By Jim West
The premiers, territorial leaders and aboriginal leaders have agreed to push for a ten-year plan to narrow the poverty gap and improve the standard of living of natives to bring them in line with the standard of living enjoyed by other Canadians.
“We had a very positive and constructive dialogue with the premiers and territorial leaders. They are recognizing that our approach is one of constructive engagement: we are presenting concrete proposals and options to address the issues we raise,” said AFN national chief Phil Fontaine. “Simply put, we want to close the gap between ourselves and other Canadians and to enjoy the same quality of life and opportunity.”
The agreement will form the basis of a first ministers’ meeting on aboriginal issues scheduled to take place in November.
Specifically, the provinces and territories will work with the federal government to address five key pillars, that include education, health, housing, economic development and fostering better relationships with the provincial, territorial and federal governments.
Ontario premier Dalton McGuinty said the deal is substantive.
“”You now have before you a critical mass of Canadian leadership which has decided to move beyond treating the quality of life for aboriginal communities as the political equivalent of the weather, where we all talk about it and none of us do anything about it,” said McGuinty. “We’ve decided collectively that we want to move the yardstick forward. That’s what’s really meaningful here today.”
The plan includes a series of targets and benchmarks that all parties would strive to achieve.

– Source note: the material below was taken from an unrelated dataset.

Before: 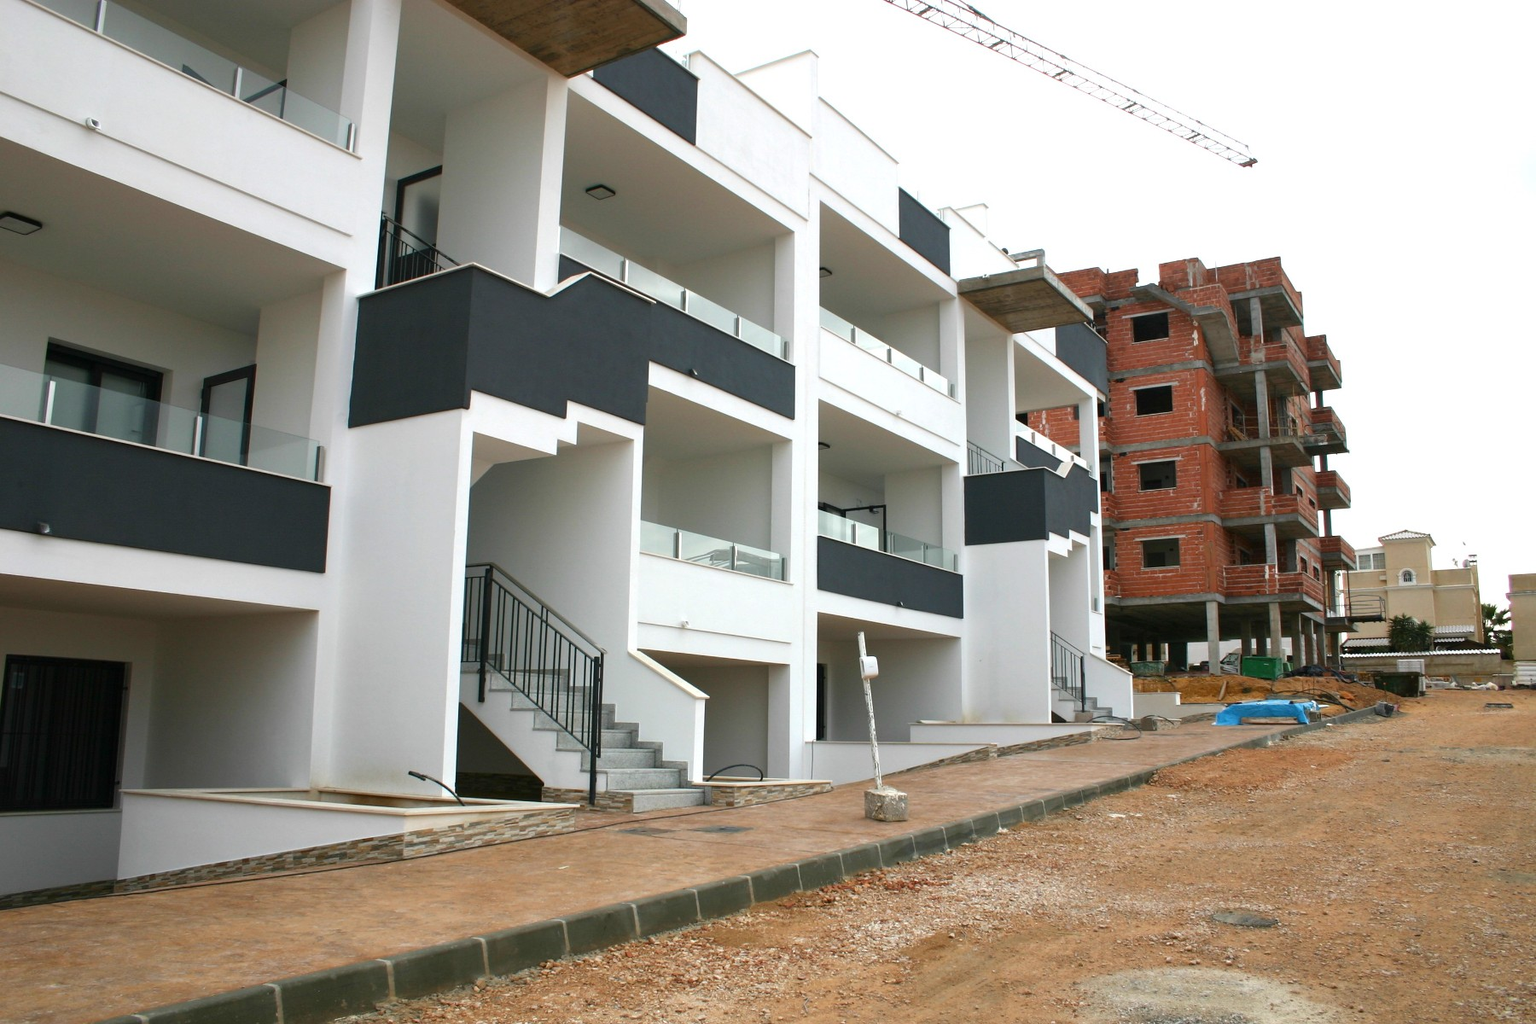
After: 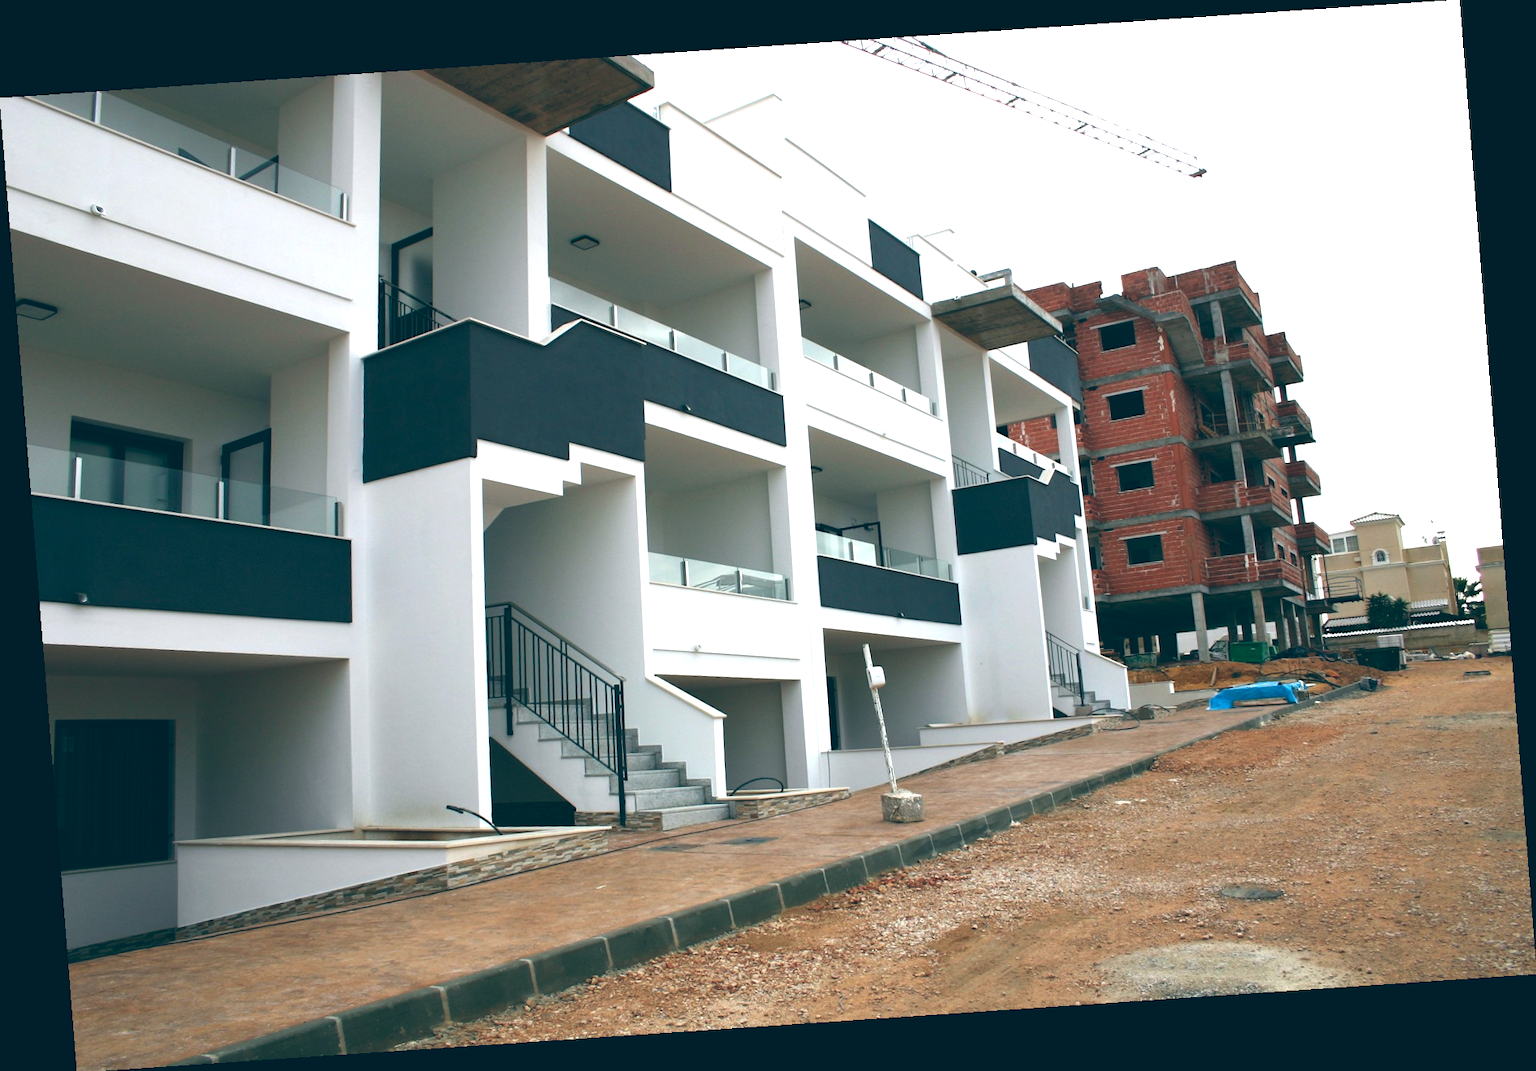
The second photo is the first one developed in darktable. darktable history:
color balance: lift [1.016, 0.983, 1, 1.017], gamma [0.958, 1, 1, 1], gain [0.981, 1.007, 0.993, 1.002], input saturation 118.26%, contrast 13.43%, contrast fulcrum 21.62%, output saturation 82.76%
rotate and perspective: rotation -4.2°, shear 0.006, automatic cropping off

“We’re talking about Canada’s future and the future of aboriginal people in this country – people that have been left behind for the entire history of Canada,” said BC premier Gordon Campbell. “The gap that exists between aboriginal people, First Nations and the general public is something we all should be ashamed of.”
Fontaine said the premiers actually came through.

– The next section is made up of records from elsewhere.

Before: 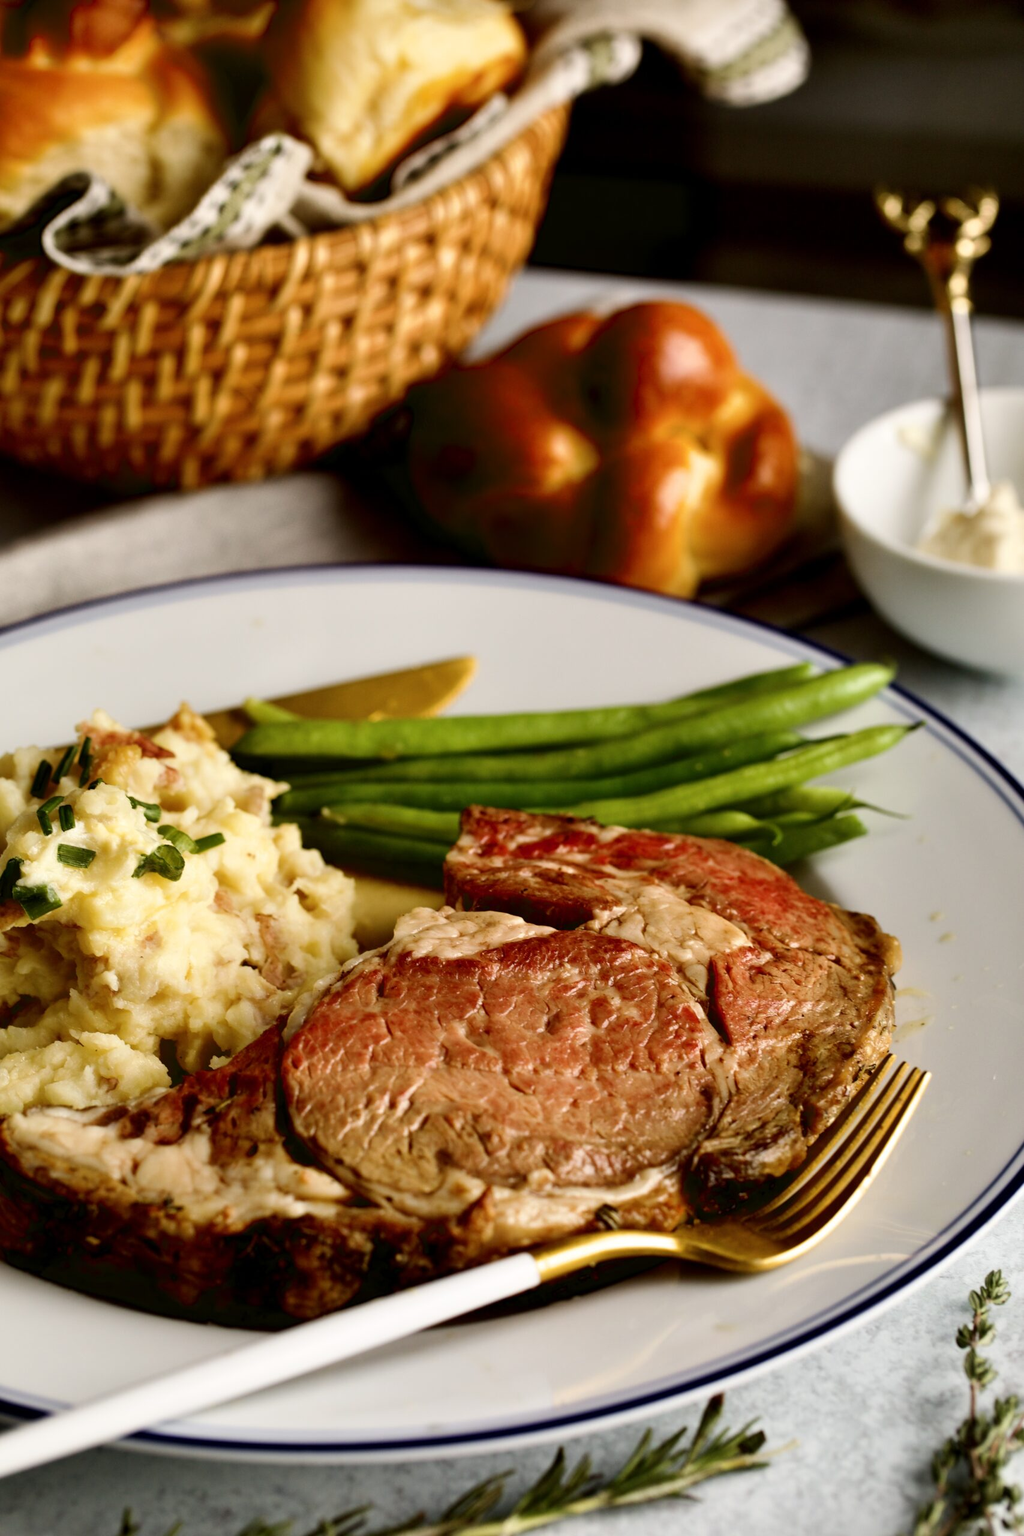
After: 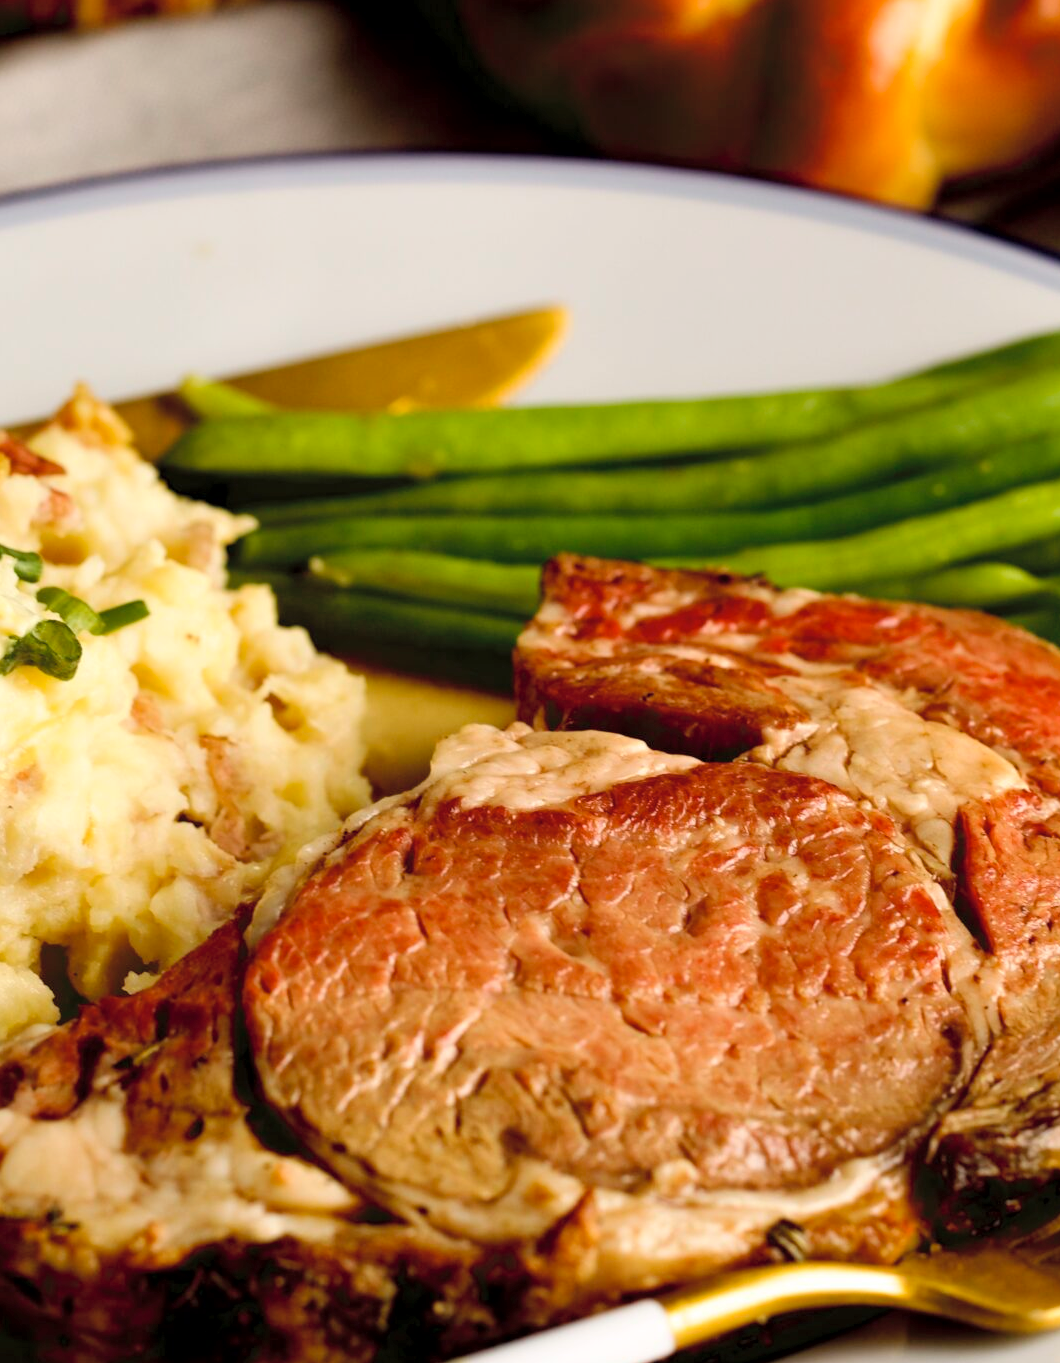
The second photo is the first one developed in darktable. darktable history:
contrast brightness saturation: brightness 0.143
crop: left 13.257%, top 30.81%, right 24.626%, bottom 15.933%
exposure: black level correction 0.001, compensate highlight preservation false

“We wanted to secure commitment from the premiers that they would embrace the challenge we’ve put to them establishing this ten-year target,” said the national chief.
“We’re very, very pleased with the tone and substance of the meeting we had,” said Fontaine.
The national chief also called for a more comprehensive and holistic approach to address First Nations priorities by integrating or coordinating government programming and services under increased First Nation control, with comprehensive models for financing services to First Nations people, including those living away from their communities.
The aboriginal leaders met with the premiers and territorial leaders in Calgary in advance of their annual conference in Banff.